Sort files in "/data/binary*.data"


    [
        {
            "name":"sort",
            "exec":{"path":"swift://my_account/exec/sort.nexe"},
            "devices":[
                {"name":"stdin","path":"swift://my_account/data/binary*.data"},
                {"name":"stdout","path":"swift://my_account/data/sorted*.data"},
                {"name":"stderr"}
            ],
            "args":"1048576"
        }
    ]
  • This job will look into swift://my_account/data/binary*.data path and match objects by wild-card.
  • For each object it will create zerovm instance running swift://my_account/exec/sort.nexe object as nexe.
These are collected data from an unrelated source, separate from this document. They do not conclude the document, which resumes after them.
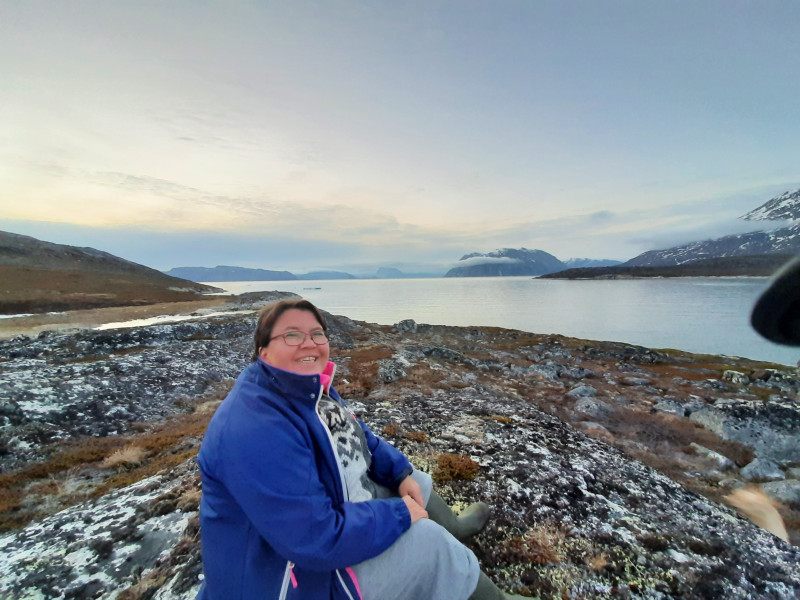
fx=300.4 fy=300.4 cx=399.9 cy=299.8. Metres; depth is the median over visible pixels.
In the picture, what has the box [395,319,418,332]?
rock
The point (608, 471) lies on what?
rocky shore
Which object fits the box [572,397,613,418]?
rock
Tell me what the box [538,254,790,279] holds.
headland
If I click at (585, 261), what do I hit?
mountain
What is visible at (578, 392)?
rock
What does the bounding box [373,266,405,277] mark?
mountain
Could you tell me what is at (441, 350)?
rock
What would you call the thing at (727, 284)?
lake
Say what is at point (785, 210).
snowy mountain
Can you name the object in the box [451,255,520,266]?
cloud
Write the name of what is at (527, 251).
mountain
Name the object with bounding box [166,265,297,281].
hill
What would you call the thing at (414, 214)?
sky
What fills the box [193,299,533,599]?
woman
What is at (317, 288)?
islet
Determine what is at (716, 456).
rock
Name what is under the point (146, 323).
water channel
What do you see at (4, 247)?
hill
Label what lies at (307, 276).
distant hill
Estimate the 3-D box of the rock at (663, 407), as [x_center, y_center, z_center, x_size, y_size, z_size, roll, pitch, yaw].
[5.121,2.047,5.652,0.561,0.348,0.575,-2,5,-20]
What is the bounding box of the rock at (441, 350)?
[420,345,467,362]
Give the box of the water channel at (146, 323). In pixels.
[91,309,252,330]
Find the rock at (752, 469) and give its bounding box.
[740,457,786,482]
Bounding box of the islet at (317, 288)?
[302,286,321,290]
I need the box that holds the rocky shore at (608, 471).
[0,291,799,599]
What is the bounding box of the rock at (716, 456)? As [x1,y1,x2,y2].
[689,442,734,468]
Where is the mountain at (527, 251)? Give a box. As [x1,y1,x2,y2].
[447,247,564,276]
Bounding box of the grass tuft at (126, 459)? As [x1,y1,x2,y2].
[101,444,147,468]
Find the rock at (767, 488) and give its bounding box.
[760,479,799,505]
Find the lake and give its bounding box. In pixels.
[202,274,799,365]
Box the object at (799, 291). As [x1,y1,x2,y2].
[749,256,799,348]
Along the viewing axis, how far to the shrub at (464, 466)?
2.73 m
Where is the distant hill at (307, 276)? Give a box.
[296,270,359,279]
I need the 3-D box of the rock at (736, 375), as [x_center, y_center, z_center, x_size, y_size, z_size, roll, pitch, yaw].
[8.585,1.996,7.695,0.555,0.392,0.561,-4,5,-33]
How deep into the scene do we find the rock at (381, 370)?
6.57 m
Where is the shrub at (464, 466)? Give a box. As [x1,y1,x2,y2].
[432,453,480,482]
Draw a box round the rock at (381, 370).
[377,359,407,382]
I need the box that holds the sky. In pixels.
[0,0,799,267]
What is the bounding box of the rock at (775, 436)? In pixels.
[689,399,799,461]
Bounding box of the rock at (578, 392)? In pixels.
[566,384,597,397]
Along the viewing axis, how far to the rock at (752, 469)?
3.61 m
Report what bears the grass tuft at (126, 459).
on the rocky shore at (608, 471)
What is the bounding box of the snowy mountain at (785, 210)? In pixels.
[629,189,799,268]
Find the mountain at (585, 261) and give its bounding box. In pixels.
[561,257,623,268]
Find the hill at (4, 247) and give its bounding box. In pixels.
[0,231,225,315]
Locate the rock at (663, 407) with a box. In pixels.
[653,398,689,416]
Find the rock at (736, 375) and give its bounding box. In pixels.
[722,369,748,384]

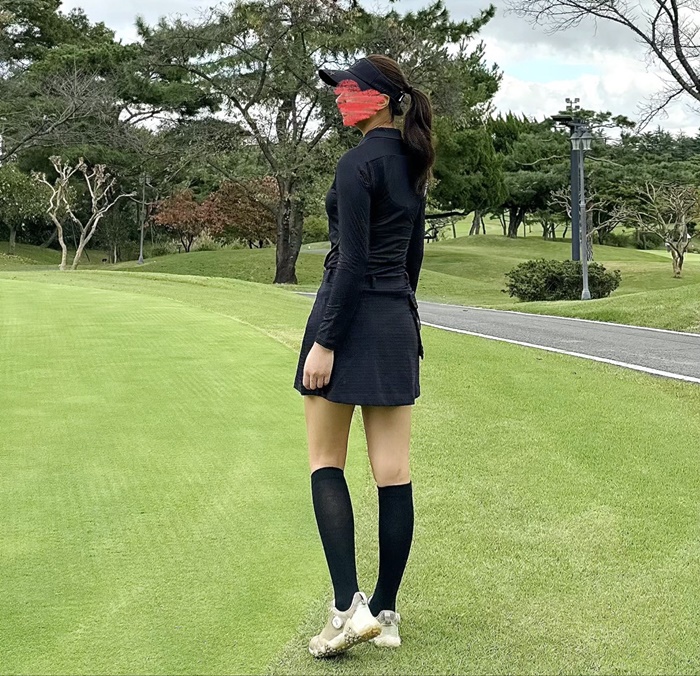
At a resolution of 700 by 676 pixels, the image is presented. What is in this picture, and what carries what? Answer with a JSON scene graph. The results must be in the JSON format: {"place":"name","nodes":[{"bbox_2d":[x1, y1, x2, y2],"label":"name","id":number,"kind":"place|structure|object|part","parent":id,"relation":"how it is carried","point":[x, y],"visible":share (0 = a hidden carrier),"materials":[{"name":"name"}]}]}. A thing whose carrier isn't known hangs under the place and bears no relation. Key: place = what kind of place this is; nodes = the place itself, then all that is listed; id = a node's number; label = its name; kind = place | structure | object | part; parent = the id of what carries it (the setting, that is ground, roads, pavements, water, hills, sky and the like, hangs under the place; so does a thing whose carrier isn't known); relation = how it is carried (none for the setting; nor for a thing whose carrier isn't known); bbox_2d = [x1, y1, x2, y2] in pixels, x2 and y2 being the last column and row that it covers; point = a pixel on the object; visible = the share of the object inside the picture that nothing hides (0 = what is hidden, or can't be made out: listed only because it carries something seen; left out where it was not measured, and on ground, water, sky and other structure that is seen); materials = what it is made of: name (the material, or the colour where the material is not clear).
{"place":"outdoors","nodes":[
{"label":"outdoors","id":0,"kind":"place"},
{"bbox_2d":[0,237,699,675],"label":"lawn","id":1,"kind":"structure","parent":0,"point":[482,570],"materials":[{"name":"green plant"}]},
{"bbox_2d":[0,162,51,251],"label":"tree","id":2,"kind":"object","parent":1,"relation":"on","point":[20,183],"visible":0.93,"materials":[{"name":"green plant"}]},
{"bbox_2d":[32,155,128,269],"label":"bare tree","id":3,"kind":"object","parent":1,"relation":"on","point":[95,222],"visible":0.99,"materials":[{"name":"plant"}]},
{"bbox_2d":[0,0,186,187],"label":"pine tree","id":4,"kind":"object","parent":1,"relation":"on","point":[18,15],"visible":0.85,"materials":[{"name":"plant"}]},
{"bbox_2d":[137,172,147,263],"label":"lamp post","id":5,"kind":"object","parent":1,"relation":"on","point":[141,242],"visible":0.91,"materials":[{"name":"grey metal"}]},
{"bbox_2d":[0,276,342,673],"label":"putting green","id":6,"kind":"object","parent":1,"relation":"in","point":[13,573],"visible":0.94,"materials":[{"name":"green plant"}]},
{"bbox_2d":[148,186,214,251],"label":"tree","id":7,"kind":"object","parent":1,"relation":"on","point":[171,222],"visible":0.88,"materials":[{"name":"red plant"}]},
{"bbox_2d":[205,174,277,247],"label":"red tree","id":8,"kind":"object","parent":1,"relation":"on","point":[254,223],"visible":0.72,"materials":[{"name":"plant"}]},
{"bbox_2d":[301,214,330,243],"label":"shrub","id":9,"kind":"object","parent":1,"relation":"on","point":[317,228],"visible":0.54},
{"bbox_2d":[135,0,498,282],"label":"tree","id":10,"kind":"object","parent":1,"relation":"on","point":[284,250],"visible":0.96,"materials":[{"name":"green plant"}]},
{"label":"pine trunk","id":11,"kind":"part","parent":10,"relation":"part of","materials":[{"name":"brown wood"}]},
{"bbox_2d":[295,51,437,655],"label":"woman","id":12,"kind":"object","parent":1,"relation":"on","point":[361,268],"visible":0.97},
{"bbox_2d":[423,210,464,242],"label":"tree branch","id":13,"kind":"object","parent":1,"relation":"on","point":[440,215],"visible":0.55,"materials":[{"name":"black wood"}]},
{"bbox_2d":[429,112,509,236],"label":"tree","id":14,"kind":"object","parent":1,"relation":"on","point":[461,154],"visible":0.8,"materials":[{"name":"green plant"}]},
{"bbox_2d":[492,112,565,237],"label":"tree","id":15,"kind":"object","parent":1,"relation":"on","point":[530,149],"visible":0.73,"materials":[{"name":"plant"}]},
{"bbox_2d":[504,259,621,301],"label":"shrub","id":16,"kind":"object","parent":1,"relation":"on","point":[574,283],"visible":0.92,"materials":[{"name":"green plant"}]},
{"bbox_2d":[552,99,589,259],"label":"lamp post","id":17,"kind":"object","parent":1,"relation":"on","point":[574,217],"visible":0.66,"materials":[{"name":"metal"}]},
{"bbox_2d":[569,125,593,298],"label":"lamp post","id":18,"kind":"object","parent":1,"relation":"on","point":[584,263],"visible":0.98,"materials":[{"name":"grey metal"}]},
{"bbox_2d":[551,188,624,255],"label":"bare tree","id":19,"kind":"object","parent":1,"relation":"on","point":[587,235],"visible":0.79,"materials":[{"name":"plant"}]},
{"bbox_2d":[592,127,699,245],"label":"tree","id":20,"kind":"object","parent":1,"relation":"on","point":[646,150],"visible":0.68,"materials":[{"name":"plant"}]},
{"bbox_2d":[625,181,699,276],"label":"bare tree","id":21,"kind":"object","parent":1,"relation":"on","point":[681,227],"visible":0.99,"materials":[{"name":"plant"}]},
{"bbox_2d":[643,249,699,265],"label":"putting green","id":22,"kind":"object","parent":1,"relation":"on","point":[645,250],"visible":0.62,"materials":[{"name":"green plant"}]},
{"bbox_2d":[53,0,699,138],"label":"sky","id":23,"kind":"structure","parent":0,"point":[558,12],"materials":[{"name":"white"}]},
{"bbox_2d":[296,292,699,383],"label":"cart path","id":24,"kind":"structure","parent":0,"point":[669,333],"materials":[{"name":"grey asphalt"}]},
{"bbox_2d":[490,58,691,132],"label":"cloud","id":25,"kind":"structure","parent":0,"point":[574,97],"materials":[{"name":"white"}]},
{"bbox_2d":[512,0,699,125],"label":"bare tree","id":26,"kind":"object","parent":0,"point":[663,59],"visible":0.99,"materials":[{"name":"brown plant"}]}
]}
It will create swift://my_account/data/sorted*.data output objects, exactly the same count as input objects.
  • Each output object will contain same characters instead of * that were matched in the original object.
    .../data/binary\_log_345.data -> .../data/sorted\_log_345.data
  • Errors will be written to /dev/stderr, it does not have a path, therefore errors will be sent in HTTP response.
  • Each nexe will be run as sort.nexe 1048576 because args property was set, in case of sort it is a sort chunk size (specific to nexe, as it should be).

Create a map-reduce job


    [
        {
            "name":"mapper",
            "exec":{"path":"swift://my_account/exec/maper.nexe"},
            "devices":[
                {"name":"stdin","path":"swift://my_account/data/binary*.data"},
                {"name":"stderr"}
            ],
            "connect":["mapper","reducer"]
    },
        {
            "name":"reducer",
            "exec":{"path":"swift://my_account/exec/reducer.nexe"},
            "connect":["manager"],
            "count":5
    },
        {
            "name":"manager",
            "exec":{"path":"swift://my_account/exec/manager.nexe"},
            "devices":[
                {"name":"stdout","path":"swift://my_account/data/mapred_result.data"},
                {"name":"stderr"}
            ]
    }
    ]
  • This one uses networking, connect property is set on some nodes.
  • Mappers are connected to mappers (between themselves) and to reducers.
  • Each connect means unidirectional connect, i.e. each mapper can send to each other mapper and to each reducer.
  • Each reducer can send only to manager node.
  • Manager node has no count and its devices has no wild-cards, means there is exactly one manager node.
  • There are 5 reducers: count: 5.
  • There are N mappers, it depends how many objects match the swift://my_account/data/binary*.data wildcard. If there are 10 matching objects, there will be 10 mappers, each mapper will have 9 connections to 9 other mappers and 5 connections to each reducer.
  • Each mapper will see something like this in its /dev/in/ directory:
      mapper-1
      mapper-2
      mapper-3
      mapper-4
      ........
      
    In /dev/out/ directory:
      mapper-1
      mapper-2
      mapper-3
      mapper-4
      ........
      reducer-1
      reducer-2
      ........
      
  • The own node name can be found by reading argv[0] parameter (i.e. executable name). Using its own name from argv[0] and names of all other connected nodes from traversing /dev/in and /dev/out, each node can have full network map of all nodes it needs to communicate with.